Li Li Ji, Ph.D., director of the School of Kinesiology, accepted the award. He says,
“We are truly honored to receive this inaugural award from the U.S. State Department. It is the result of years of dedicated and creative work done by over a dozen School of Kinesiology faculty and supporting staff, many who traveled to China to deliver the programs. TUS has shown tremendous commitment to support the ACC. We thank the U of M China Center and GPS Alliance for guidance and support and will continue to make the ACC a bridge for Sino-US cultural exchange.”
The award includes a $2500 prize to be used for ACC future programming.
Rayla Allison, J.D., sport management senior lecturer in the School of Kinesiology, was interviewed by the Fort Worth Star-Telegram after the news that Baylor football coach Art Briles had ignored and covered up reports of sexual assaults and discrimination by members of his team for years. Briles was fired and Baylor University President Ken Starr has stepped down.
“Some high-profile cases — many rape cases — have come up lately across the nation where the universities didn’t react appropriately to prevent discrimination,” Allison said. “It’s not just Baylor. It’s not just athletes. And it’s not just male athletes or students who are involved.”
Justin Geijer, Ph.D., (Ph.D., 2015) an assistant professor at Winona State University, is the lead author of an article recently published in Ultrasound in Medicine and Biology. The article, “Reproducibility of brachial vascular changes with alterations in end-tidal carbon dioxide,” examined the reproducibility of using carbon dioxide to alter diameter in the brachial artery.

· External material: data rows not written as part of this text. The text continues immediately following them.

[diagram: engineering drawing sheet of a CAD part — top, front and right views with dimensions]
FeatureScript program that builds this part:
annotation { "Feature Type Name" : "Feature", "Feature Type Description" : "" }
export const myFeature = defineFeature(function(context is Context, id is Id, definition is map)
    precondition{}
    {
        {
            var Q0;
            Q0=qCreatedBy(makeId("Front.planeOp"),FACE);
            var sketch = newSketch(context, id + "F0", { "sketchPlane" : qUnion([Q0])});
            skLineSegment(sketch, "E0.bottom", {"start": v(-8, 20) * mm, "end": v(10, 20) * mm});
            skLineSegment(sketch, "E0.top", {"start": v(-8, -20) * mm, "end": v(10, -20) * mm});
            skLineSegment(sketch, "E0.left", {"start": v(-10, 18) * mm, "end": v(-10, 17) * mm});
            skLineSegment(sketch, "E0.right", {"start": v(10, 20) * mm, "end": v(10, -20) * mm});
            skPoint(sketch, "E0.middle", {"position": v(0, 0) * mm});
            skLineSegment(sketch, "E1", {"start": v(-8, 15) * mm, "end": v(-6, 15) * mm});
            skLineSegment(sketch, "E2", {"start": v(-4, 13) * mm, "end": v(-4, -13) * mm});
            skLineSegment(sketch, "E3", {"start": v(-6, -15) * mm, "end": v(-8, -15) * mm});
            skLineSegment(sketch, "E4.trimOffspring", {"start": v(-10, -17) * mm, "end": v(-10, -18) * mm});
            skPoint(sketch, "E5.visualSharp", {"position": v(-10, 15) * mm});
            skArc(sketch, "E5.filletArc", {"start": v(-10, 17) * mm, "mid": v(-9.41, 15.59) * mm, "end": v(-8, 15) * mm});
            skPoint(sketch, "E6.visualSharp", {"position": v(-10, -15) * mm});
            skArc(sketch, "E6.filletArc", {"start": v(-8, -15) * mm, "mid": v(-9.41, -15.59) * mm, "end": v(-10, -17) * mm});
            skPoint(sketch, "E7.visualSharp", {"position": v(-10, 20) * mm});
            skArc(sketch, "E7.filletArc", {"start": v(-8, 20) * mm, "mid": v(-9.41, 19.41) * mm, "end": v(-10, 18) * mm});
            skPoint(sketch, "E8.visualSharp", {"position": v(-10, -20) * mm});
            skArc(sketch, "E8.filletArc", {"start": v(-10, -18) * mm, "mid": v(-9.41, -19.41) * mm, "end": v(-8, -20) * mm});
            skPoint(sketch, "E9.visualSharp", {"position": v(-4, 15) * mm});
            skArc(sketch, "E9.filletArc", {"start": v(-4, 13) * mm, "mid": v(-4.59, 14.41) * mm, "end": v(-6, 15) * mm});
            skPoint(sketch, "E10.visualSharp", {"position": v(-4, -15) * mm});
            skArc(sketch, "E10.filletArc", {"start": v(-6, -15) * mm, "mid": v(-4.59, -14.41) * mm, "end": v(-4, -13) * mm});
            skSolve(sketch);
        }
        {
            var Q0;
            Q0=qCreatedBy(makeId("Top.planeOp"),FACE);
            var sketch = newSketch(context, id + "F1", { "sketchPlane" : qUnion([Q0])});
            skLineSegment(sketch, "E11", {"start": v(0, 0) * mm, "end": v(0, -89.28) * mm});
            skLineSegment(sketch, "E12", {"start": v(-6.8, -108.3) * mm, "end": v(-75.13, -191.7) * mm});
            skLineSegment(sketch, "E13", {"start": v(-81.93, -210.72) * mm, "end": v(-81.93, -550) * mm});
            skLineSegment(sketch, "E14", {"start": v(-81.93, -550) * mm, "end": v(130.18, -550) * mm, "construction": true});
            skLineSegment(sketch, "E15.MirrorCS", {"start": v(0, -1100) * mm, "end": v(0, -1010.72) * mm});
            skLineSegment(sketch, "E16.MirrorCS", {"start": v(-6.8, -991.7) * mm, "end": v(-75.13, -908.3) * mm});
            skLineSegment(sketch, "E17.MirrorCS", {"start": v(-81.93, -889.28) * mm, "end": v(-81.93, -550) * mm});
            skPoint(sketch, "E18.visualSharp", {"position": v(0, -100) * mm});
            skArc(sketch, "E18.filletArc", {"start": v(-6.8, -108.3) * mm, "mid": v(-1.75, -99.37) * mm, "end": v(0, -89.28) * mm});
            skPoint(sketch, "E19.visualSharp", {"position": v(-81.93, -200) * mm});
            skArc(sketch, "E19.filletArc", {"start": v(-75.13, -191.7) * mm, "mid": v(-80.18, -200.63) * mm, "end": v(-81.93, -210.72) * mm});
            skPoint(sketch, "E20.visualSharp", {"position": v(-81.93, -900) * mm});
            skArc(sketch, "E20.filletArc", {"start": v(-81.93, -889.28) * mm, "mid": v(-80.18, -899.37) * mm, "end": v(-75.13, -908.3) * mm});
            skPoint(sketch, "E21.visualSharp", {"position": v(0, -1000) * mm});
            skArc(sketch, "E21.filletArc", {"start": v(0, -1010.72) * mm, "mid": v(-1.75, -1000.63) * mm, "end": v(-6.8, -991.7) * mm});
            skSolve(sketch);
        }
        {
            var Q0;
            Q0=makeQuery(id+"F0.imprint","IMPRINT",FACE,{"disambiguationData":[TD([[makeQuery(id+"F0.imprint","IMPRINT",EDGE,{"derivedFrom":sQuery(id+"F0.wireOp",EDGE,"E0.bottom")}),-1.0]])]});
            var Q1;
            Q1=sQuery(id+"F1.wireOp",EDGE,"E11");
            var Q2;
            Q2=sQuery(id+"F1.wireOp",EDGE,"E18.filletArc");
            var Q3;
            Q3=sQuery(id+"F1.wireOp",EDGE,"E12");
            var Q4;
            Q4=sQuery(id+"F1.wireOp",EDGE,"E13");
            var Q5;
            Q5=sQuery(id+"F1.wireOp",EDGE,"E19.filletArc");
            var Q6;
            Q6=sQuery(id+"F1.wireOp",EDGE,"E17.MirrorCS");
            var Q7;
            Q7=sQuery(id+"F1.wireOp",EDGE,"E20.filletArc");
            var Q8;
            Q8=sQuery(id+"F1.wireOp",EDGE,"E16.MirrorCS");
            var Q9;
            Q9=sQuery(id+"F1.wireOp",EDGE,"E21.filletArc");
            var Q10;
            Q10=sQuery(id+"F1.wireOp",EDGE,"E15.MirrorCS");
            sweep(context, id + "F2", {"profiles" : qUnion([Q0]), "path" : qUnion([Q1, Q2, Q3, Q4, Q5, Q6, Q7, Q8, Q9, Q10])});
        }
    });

The results of this study suggest that carbon dioxide can alter the diameter of the brachial artery, but it is not reproducible enough to use this method to examine vascular health.
Chelsey Thul, Ph.D., lecturer in the School of Kinesiology, presented an MN-KPAH (Minnesota Knowledge to Practice in Adolescent Health; PI: Dr. Lyn Bearinger, Nursing) sponsored webinar to an interdisciplinary maternal and child health audience on May 26th. Dr. Thul’s webinar, “Co-Developing Physical Activity Opportunities with East African Adolescent Girls: Listening, Living it, and Lessons Learned,” focused on three community-based, youth engaged research projects aimed at understanding, developing, and sustaining long-term culturally relevant physical activity programming and opportunities with East African adolescent girls. Dr. Thul highlighted the value in listening, living it, and lessons learned throughout her presentation.
MN-KPAHaims to advance the knowledge/skills of practicing MCH professionals by enhancing their capacity to respond to common and emerging health needs of young people, at individual and population levels. MN-KPAH uses continuing education modalities to improve the practice capabilities of the interprofessional MCH workforce setting ranging from primary care to public health.